The air is buzzing with Gulls, Kittiwakes, and Auks. Tiny Puffins dart by like newly-wound toys. Each species inhabits a "naturally-segregated" portion of the rocky island. We bounce around teasingly on the edge of lens range. Remember to buy the postcard!
The weather is crummy - It can turn on a dime here - Wind that cleared the fog has brought horizontal rain. I nip into small harbours heading south: Tors Cove, Burnt Cove, Island Cove. The few remaining fishermen are busy checking traps, nets and adding a last coat of bottom paint.
"Welcome to Ferryland settled in 1621" boasts the sign.
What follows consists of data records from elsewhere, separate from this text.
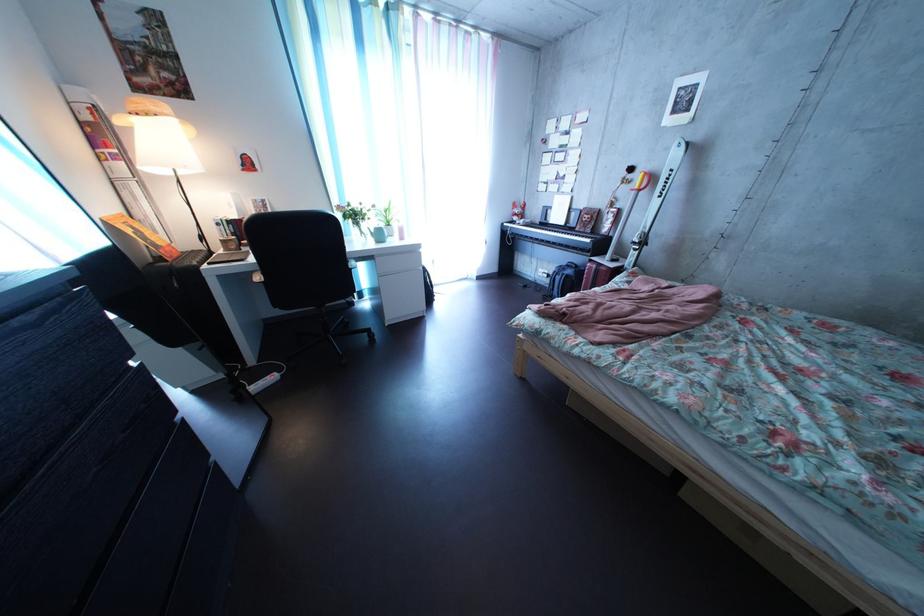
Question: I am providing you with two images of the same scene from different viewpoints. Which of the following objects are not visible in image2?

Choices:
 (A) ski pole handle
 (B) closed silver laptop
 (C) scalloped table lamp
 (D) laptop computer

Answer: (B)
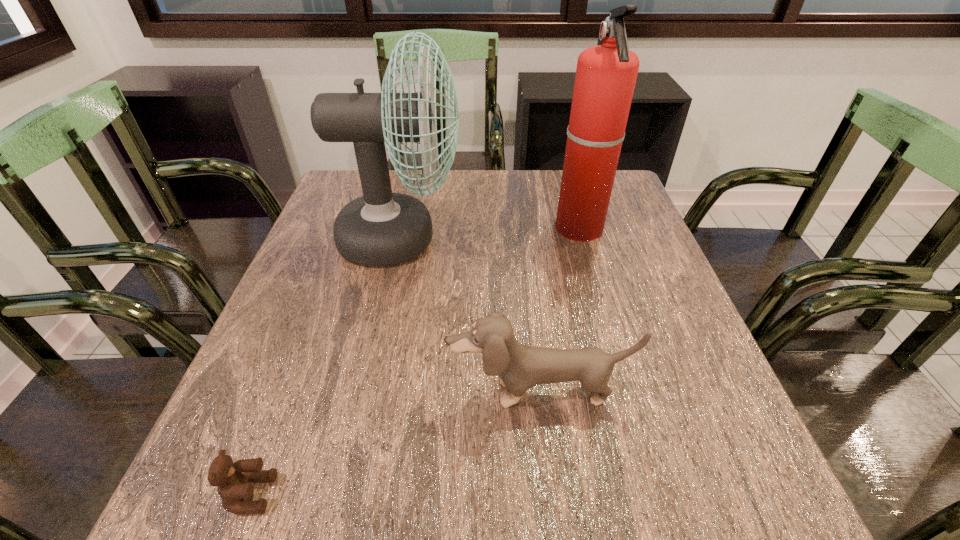
At what (x,y) coordinates should I click in order to perform the action: click on free space that satisfies the following two spatial constraints: 1. with the nozzle and gauge on the fire extinguisher; 2. at the face of the third tallest object. Please return your answer as a coordinate pair (x, y). Looking at the image, I should click on (626, 392).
Digs to unearth the commune of Sir George Calvert, and his ostracized band of Catholics, are not the sort of thing you linger over on a day like this. (He and his wife pushed off in 1629 after a particularly foul winter).
Still, Gortex-clad folks are fighting a head wind up the long craggy lighthouse trail. I follow on. Must be something happening up there, eh b'ye?
The sign says "Lighthouse Picnics." From the number of people inside, it must be worth the half hour struggle. Baskets laden with ham and brie or roasted red peppers and Feta, packed between slabs of freshly baked molasses and oatmeal bread are being lovingly dispensed - and consumed, with equal enthusiasm.
Forget clifftop whalewatching from a complimentary blanket today. Eating inside you are under the framed, watchful, eyes of Jill Curran's relatives. Her great grandfather was once the lighthouse keeper before solar-power replaced man-power.
In a moment of youthful madness (they are both still in their early thirties), she and super-cook pal, Sonia O'Keefe, set about the daunting task of renovating an abandoned light house with dreams of opening a business. Lighthouse Picnics has won several awards including 2007 restaurant of the year.
The highway crosses barren rock, past small ponds and outhouse-sized fishing shacks. Outports on the barren South Coast are semi-deserted. The fog rolls in again as I boot it up the western portion, more intent on making it back home than admiring the scenery!
Tonight I'll try a Jigs dinner (corned beef and cabbage) or maybe pan-fried cod and scrunchions (fried pork fat) at Velma's Place.
One thing I know for sure. I will wind up at O'Reilly's Pub - my fave among 20 along two blocks of George Street. I will start with a pint of Murphy's Best to oil my voice. Fergus O'Byrne will surely need help with a chorus or two of "A Black Velvet Band!!"